# Extracted information:
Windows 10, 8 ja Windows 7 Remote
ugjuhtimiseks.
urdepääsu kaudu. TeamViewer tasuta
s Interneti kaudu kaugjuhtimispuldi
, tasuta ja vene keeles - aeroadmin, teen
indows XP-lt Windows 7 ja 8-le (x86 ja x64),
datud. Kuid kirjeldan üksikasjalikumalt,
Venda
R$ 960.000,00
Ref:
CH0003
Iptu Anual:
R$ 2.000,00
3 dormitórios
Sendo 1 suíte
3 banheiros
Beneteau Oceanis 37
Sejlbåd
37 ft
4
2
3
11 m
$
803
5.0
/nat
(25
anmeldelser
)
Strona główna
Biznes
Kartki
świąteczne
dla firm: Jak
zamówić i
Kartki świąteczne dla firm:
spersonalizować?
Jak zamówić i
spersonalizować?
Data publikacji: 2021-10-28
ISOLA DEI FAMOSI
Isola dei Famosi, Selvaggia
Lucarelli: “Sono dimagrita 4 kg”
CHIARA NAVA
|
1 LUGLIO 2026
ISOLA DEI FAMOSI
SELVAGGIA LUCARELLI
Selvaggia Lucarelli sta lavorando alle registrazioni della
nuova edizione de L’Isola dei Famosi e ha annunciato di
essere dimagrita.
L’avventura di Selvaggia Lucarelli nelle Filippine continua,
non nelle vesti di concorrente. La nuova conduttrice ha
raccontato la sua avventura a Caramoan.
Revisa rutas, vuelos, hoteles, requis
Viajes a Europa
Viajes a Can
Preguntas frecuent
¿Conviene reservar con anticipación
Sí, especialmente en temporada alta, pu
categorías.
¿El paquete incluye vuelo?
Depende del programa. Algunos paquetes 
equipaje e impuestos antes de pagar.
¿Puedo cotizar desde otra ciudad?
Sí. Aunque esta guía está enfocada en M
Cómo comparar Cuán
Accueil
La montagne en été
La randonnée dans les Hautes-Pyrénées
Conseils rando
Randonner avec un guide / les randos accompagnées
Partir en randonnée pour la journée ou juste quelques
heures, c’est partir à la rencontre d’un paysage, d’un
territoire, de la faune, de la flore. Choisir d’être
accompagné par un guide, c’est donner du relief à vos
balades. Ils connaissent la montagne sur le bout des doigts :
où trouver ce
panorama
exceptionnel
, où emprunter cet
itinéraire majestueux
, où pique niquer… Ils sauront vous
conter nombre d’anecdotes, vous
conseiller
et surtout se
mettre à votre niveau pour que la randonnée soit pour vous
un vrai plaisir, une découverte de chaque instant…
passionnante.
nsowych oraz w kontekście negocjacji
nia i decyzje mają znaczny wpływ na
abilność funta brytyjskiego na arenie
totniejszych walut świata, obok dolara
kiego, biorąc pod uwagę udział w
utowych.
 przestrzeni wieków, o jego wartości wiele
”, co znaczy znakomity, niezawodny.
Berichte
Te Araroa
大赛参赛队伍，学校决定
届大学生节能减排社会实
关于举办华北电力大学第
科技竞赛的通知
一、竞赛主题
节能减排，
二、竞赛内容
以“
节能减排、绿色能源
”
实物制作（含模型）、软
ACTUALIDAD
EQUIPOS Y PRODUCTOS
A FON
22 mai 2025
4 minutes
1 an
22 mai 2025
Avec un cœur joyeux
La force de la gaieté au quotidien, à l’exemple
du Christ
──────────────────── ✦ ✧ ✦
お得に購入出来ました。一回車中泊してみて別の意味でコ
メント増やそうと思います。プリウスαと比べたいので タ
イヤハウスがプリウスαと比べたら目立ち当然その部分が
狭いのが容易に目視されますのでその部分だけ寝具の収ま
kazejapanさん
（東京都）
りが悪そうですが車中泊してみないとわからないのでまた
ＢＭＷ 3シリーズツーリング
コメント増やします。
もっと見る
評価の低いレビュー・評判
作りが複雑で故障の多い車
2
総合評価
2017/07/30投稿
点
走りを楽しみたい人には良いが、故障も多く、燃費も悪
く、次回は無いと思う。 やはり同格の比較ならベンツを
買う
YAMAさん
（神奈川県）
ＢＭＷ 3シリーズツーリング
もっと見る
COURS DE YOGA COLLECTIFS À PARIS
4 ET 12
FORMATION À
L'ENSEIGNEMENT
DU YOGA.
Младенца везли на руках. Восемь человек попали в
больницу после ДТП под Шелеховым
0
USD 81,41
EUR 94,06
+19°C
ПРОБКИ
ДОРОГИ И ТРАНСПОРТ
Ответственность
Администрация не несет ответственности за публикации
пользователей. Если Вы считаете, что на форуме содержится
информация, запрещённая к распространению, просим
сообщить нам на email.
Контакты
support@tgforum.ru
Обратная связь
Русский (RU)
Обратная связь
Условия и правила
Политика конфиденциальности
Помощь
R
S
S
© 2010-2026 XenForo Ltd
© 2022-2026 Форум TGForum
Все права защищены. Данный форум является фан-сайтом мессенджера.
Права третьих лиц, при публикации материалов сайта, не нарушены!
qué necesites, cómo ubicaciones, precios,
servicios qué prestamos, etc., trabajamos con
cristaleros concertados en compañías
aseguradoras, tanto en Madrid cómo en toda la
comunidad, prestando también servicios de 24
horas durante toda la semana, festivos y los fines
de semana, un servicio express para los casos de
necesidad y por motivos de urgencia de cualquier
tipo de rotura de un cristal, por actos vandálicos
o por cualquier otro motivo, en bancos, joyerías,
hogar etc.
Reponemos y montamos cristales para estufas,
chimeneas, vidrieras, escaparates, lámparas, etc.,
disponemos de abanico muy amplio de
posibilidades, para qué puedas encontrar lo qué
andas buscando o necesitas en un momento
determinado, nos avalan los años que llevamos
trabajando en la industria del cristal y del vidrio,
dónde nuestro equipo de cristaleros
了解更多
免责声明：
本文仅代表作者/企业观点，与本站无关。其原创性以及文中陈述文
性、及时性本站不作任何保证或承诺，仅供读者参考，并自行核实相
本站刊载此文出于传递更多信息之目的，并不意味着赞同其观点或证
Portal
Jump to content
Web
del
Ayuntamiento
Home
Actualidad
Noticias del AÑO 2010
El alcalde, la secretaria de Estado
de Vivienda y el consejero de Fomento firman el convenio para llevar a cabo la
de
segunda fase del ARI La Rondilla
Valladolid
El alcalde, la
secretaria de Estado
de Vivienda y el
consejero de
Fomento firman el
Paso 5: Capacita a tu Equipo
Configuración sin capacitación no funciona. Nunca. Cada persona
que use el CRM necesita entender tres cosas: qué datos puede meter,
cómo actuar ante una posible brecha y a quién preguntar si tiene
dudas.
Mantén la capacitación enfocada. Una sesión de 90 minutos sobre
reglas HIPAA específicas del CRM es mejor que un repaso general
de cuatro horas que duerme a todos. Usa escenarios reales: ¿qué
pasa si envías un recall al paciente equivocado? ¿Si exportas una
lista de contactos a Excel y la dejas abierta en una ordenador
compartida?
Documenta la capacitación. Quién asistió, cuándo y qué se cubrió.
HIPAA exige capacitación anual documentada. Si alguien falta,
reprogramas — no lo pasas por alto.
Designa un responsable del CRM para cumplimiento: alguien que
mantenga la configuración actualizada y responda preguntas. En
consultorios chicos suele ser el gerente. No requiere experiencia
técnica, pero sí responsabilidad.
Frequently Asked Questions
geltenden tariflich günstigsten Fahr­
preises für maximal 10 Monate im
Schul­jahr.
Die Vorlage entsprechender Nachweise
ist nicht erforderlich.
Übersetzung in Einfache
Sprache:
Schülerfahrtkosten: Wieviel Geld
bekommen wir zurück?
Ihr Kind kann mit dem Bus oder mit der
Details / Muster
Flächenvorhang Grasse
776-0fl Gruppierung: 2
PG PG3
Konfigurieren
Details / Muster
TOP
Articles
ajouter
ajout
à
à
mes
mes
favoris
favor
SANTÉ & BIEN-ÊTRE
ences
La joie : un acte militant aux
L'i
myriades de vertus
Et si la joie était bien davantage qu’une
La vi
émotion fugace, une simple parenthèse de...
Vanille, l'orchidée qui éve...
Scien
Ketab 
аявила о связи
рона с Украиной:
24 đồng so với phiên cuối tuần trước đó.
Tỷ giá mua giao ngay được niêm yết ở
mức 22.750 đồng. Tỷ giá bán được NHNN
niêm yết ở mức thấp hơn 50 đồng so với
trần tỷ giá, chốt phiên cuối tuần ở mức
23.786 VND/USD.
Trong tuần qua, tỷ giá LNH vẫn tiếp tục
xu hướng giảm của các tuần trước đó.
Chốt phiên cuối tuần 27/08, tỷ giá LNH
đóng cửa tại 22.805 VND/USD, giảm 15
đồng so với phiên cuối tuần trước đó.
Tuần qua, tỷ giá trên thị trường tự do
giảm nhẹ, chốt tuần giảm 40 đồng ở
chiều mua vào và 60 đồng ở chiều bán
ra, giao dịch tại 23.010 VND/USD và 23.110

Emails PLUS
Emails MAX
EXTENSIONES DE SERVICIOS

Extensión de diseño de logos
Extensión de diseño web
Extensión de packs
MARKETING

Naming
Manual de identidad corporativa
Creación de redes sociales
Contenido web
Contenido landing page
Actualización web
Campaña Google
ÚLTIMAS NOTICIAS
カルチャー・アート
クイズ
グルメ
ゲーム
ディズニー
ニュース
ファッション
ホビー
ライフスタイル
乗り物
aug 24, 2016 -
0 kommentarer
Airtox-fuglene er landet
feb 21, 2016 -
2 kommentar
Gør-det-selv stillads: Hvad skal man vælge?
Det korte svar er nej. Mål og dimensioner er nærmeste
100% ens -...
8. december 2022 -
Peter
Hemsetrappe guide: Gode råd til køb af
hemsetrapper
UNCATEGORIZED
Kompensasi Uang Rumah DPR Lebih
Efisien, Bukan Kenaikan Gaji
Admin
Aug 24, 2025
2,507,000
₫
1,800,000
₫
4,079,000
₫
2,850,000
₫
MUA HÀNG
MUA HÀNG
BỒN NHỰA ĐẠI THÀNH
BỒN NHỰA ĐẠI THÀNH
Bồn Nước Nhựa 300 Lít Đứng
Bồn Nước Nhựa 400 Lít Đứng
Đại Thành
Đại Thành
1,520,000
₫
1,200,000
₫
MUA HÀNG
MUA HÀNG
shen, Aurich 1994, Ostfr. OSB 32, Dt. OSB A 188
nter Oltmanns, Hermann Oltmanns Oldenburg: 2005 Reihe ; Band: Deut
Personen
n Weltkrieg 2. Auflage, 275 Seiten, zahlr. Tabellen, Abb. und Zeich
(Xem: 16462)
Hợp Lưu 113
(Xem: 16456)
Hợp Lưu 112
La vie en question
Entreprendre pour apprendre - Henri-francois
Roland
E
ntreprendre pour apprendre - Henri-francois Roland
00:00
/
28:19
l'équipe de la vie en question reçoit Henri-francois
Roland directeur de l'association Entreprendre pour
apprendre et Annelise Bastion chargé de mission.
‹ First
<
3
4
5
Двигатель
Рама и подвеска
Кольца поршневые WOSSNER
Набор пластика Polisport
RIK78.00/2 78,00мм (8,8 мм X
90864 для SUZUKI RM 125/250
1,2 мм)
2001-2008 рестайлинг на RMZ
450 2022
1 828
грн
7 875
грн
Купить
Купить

# Job item:
Copy out the material from its first line down to the line containing "3 dormitórios", including both of those lines, and reproduce nothing beyond them.

# Solution to this task:
Windows 10, 8 ja Windows 7 Remote
ugjuhtimiseks.
urdepääsu kaudu. TeamViewer tasuta
s Interneti kaudu kaugjuhtimispuldi
, tasuta ja vene keeles - aeroadmin, teen
indows XP-lt Windows 7 ja 8-le (x86 ja x64),
datud. Kuid kirjeldan üksikasjalikumalt,
Venda
R$ 960.000,00
Ref:
CH0003
Iptu Anual:
R$ 2.000,00
3 dormitórios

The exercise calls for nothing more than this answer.